When your distillery has been around for 153 years, as Woodford’s Brown-Forman has, institutional knowledge about historical experiments comes in the form of “big old ledger books from 100 years ago, sometimes with handwritten pencil notes,” Morris says.

Determining future innovation bearings becomes easier, thusly. “Our archives date back to the 1870s, and we know, for example, that making whiskey with rice — which we tried in the 1980s — wasn’t super successful. Neither was our attempt to compete with vodka in 1968 by filtering the heck out of eight-year bourbon until it was clear.” That major release — Frost 8/80 — was a colossal bomb that was largely bought back and destroyed.

Largely, though, experiments work. They’re matriculated into core products or limited-release distillery offerings, like Woodford’s Double Double Oaked or Wheat Whiskey Bottled in Bond, that sell in a blink of an eye, per Morris. Wheatley’s four-grain experiment graduated to a full-time line offering in the form of E.H. Taylor Jr.’s Four Grain, with some 26,000 bottles released.

These successes fuel the need to push boundaries further. On the horizon for Buffalo Trace, look for more wheated experiments, akin to the debut of Daniel Weller, which employs ancient Emmer wheat in the mash bill. “We’re driven by the experimental feasibility, and less so by market demand,” Wheatley explains. “Wheated bourbons aren’t the most popular, but as people learn about them, it could be exciting for new customers.” (Don’t expect any variations on Pappy Van Winkle, the distiller’s marquee wheated product. “No one is looking for us to experiment there,” Wheatley quips.)

Ask if there’s anything truly crazy that he’d like to try and Wheatley laughs. “You may have heard about some guys making bourbon on boats.

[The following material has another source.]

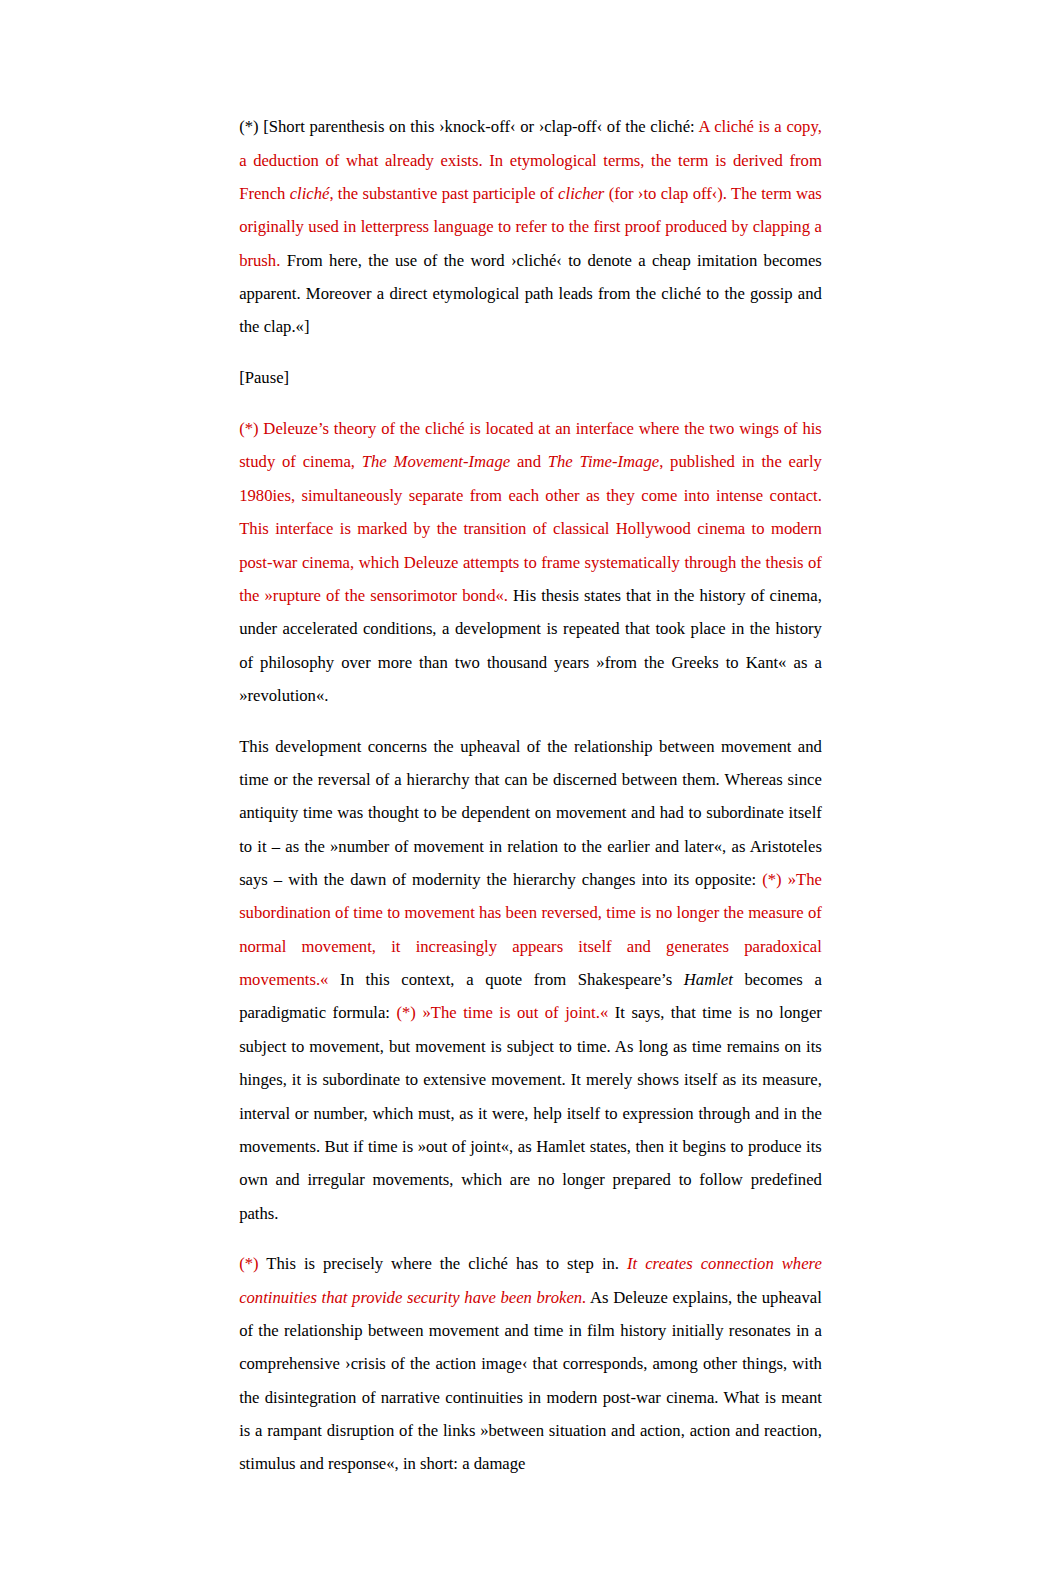(*) [Short parenthesis on this ›knock-off‹ or ›clap-off‹ of the cliché: A cliché is a copy, a deduction of what already exists. In etymological terms, the term is derived from French cliché, the substantive past participle of clicher (for ›to clap off‹). The term was originally used in letterpress language to refer to the first proof produced by clapping a brush. From here, the use of the word ›cliché‹ to denote a cheap imitation becomes apparent. Moreover a direct etymological path leads from the cliché to the gossip and the clap.«]
[Pause]
(*) Deleuze’s theory of the cliché is located at an interface where the two wings of his study of cinema, The Movement-Image and The Time-Image, published in the early 1980ies, simultaneously separate from each other as they come into intense contact. This interface is marked by the transition of classical Hollywood cinema to modern post-war cinema, which Deleuze attempts to frame systematically through the thesis of the »rupture of the sensorimotor bond«. His thesis states that in the history of cinema, under accelerated conditions, a development is repeated that took place in the history of philosophy over more than two thousand years »from the Greeks to Kant« as a »revolution«.
This development concerns the upheaval of the relationship between movement and time or the reversal of a hierarchy that can be discerned between them. Whereas since antiquity time was thought to be dependent on movement and had to subordinate itself to it – as the »number of movement in relation to the earlier and later«, as Aristoteles says – with the dawn of modernity the hierarchy changes into its opposite: (*) »The subordination of time to movement has been reversed, time is no longer the measure of normal movement, it increasingly appears itself and generates paradoxical movements.« In this context, a quote from Shakespeare’s Hamlet becomes a paradigmatic formula: (*) »The time is out of joint.« It says, that time is no longer subject to movement, but movement is subject to time. As long as time remains on its hinges, it is subordinate to extensive movement. It merely shows itself as its measure, interval or number, which must, as it were, help itself to expression through and in the movements. But if time is »out of joint«, as Hamlet states, then it begins to produce its own and irregular movements, which are no longer prepared to follow predefined paths.
(*) This is precisely where the cliché has to step in. It creates connection where continuities that provide security have been broken. As Deleuze explains, the upheaval of the relationship between movement and time in film history initially resonates in a comprehensive ›crisis of the action image‹ that corresponds, among other things, with the disintegration of narrative continuities in modern post-war cinema. What is meant is a rampant disruption of the links »between situation and action, action and reaction, stimulus and response«, in short: a damage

I volunteered to be a boat captain and take some bourbon out to sea, but they didn’t take me up on that.”

At Wild Turkey, the future roadmap of experimentation is largely driven by one simple principle. “I get sh*t from people all the time, about the proof being too low or how I messed up a great bourbon,” Russell smiles. “But if I like it and think it’s good, we’ll release it.”